**EXERCISE AIM**:
The records are to be repeated in full, with the images removed.

**MATERIALS PROVIDED**:
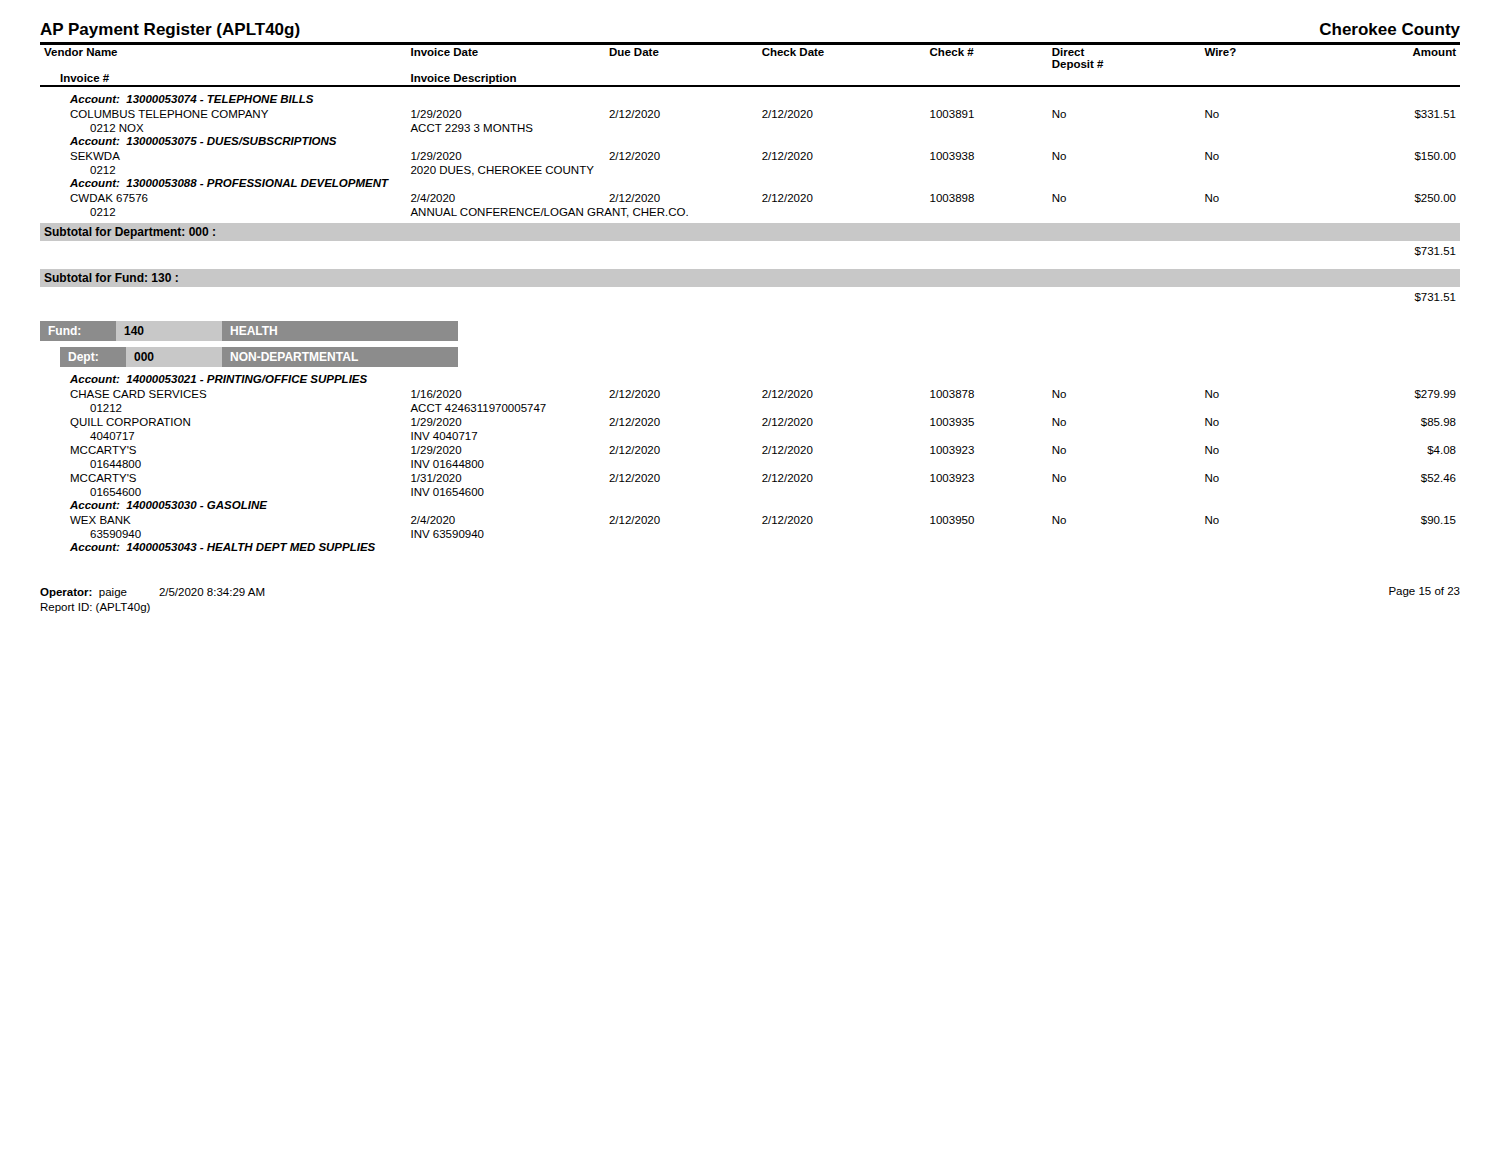AP Payment Register (APLT40g)
Cherokee County
| Vendor Name | Invoice Date | Due Date | Check Date | Check # | Direct Deposit # | Wire? | Amount |
| --- | --- | --- | --- | --- | --- | --- | --- |
| Invoice # | Invoice Description |
| Account: 13000053074 - TELEPHONE BILLS |
| COLUMBUS TELEPHONE COMPANY | 1/29/2020 | 2/12/2020 | 2/12/2020 | 1003891 | No | No | $331.51 |
| 0212 NOX | ACCT 2293 3 MONTHS |
| Account: 13000053075 - DUES/SUBSCRIPTIONS |
| SEKWDA | 1/29/2020 | 2/12/2020 | 2/12/2020 | 1003938 | No | No | $150.00 |
| 0212 | 2020 DUES, CHEROKEE COUNTY |
| Account: 13000053088 - PROFESSIONAL DEVELOPMENT |
| CWDAK 67576 | 2/4/2020 | 2/12/2020 | 2/12/2020 | 1003898 | No | No | $250.00 |
| 0212 | ANNUAL CONFERENCE/LOGAN GRANT, CHER.CO. |
Subtotal for Department: 000 :
$731.51
Subtotal for Fund: 130 :
$731.51
Fund:
140
HEALTH
Dept:
000
NON-DEPARTMENTAL
| Account: 14000053021 - PRINTING/OFFICE SUPPLIES |
| CHASE CARD SERVICES | 1/16/2020 | 2/12/2020 | 2/12/2020 | 1003878 | No | No | $279.99 |
| 01212 | ACCT 4246311970005747 |
| QUILL CORPORATION | 1/29/2020 | 2/12/2020 | 2/12/2020 | 1003935 | No | No | $85.98 |
| 4040717 | INV 4040717 |
| MCCARTY'S | 1/29/2020 | 2/12/2020 | 2/12/2020 | 1003923 | No | No | $4.08 |
| 01644800 | INV 01644800 |
| MCCARTY'S | 1/31/2020 | 2/12/2020 | 2/12/2020 | 1003923 | No | No | $52.46 |
| 01654600 | INV 01654600 |
| Account: 14000053030 - GASOLINE |
| WEX BANK | 2/4/2020 | 2/12/2020 | 2/12/2020 | 1003950 | No | No | $90.15 |
| 63590940 | INV 63590940 |
| Account: 14000053043 - HEALTH DEPT MED SUPPLIES |
Operator: paige 2/5/2020 8:34:29 AM
Report ID: (APLT40g)
Page 15 of 23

**SOLUTION TO THE EXERCISE**:
AP Payment Register (APLT40g)
Cherokee County
| Vendor Name | Invoice Date | Due Date | Check Date | Check # | Direct Deposit # | Wire? | Amount |
| --- | --- | --- | --- | --- | --- | --- | --- |
| Invoice # | Invoice Description |
| Account: 13000053074 - TELEPHONE BILLS |
| COLUMBUS TELEPHONE COMPANY | 1/29/2020 | 2/12/2020 | 2/12/2020 | 1003891 | No | No | $331.51 |
| 0212 NOX | ACCT 2293 3 MONTHS |
| Account: 13000053075 - DUES/SUBSCRIPTIONS |
| SEKWDA | 1/29/2020 | 2/12/2020 | 2/12/2020 | 1003938 | No | No | $150.00 |
| 0212 | 2020 DUES, CHEROKEE COUNTY |
| Account: 13000053088 - PROFESSIONAL DEVELOPMENT |
| CWDAK 67576 | 2/4/2020 | 2/12/2020 | 2/12/2020 | 1003898 | No | No | $250.00 |
| 0212 | ANNUAL CONFERENCE/LOGAN GRANT, CHER.CO. |
Subtotal for Department: 000 :
$731.51
Subtotal for Fund: 130 :
$731.51
Fund:
140
HEALTH
Dept:
000
NON-DEPARTMENTAL
| Account: 14000053021 - PRINTING/OFFICE SUPPLIES |
| CHASE CARD SERVICES | 1/16/2020 | 2/12/2020 | 2/12/2020 | 1003878 | No | No | $279.99 |
| 01212 | ACCT 4246311970005747 |
| QUILL CORPORATION | 1/29/2020 | 2/12/2020 | 2/12/2020 | 1003935 | No | No | $85.98 |
| 4040717 | INV 4040717 |
| MCCARTY'S | 1/29/2020 | 2/12/2020 | 2/12/2020 | 1003923 | No | No | $4.08 |
| 01644800 | INV 01644800 |
| MCCARTY'S | 1/31/2020 | 2/12/2020 | 2/12/2020 | 1003923 | No | No | $52.46 |
| 01654600 | INV 01654600 |
| Account: 14000053030 - GASOLINE |
| WEX BANK | 2/4/2020 | 2/12/2020 | 2/12/2020 | 1003950 | No | No | $90.15 |
| 63590940 | INV 63590940 |
| Account: 14000053043 - HEALTH DEPT MED SUPPLIES |
Operator: paige 2/5/2020 8:34:29 AM
Report ID: (APLT40g)
Page 15 of 23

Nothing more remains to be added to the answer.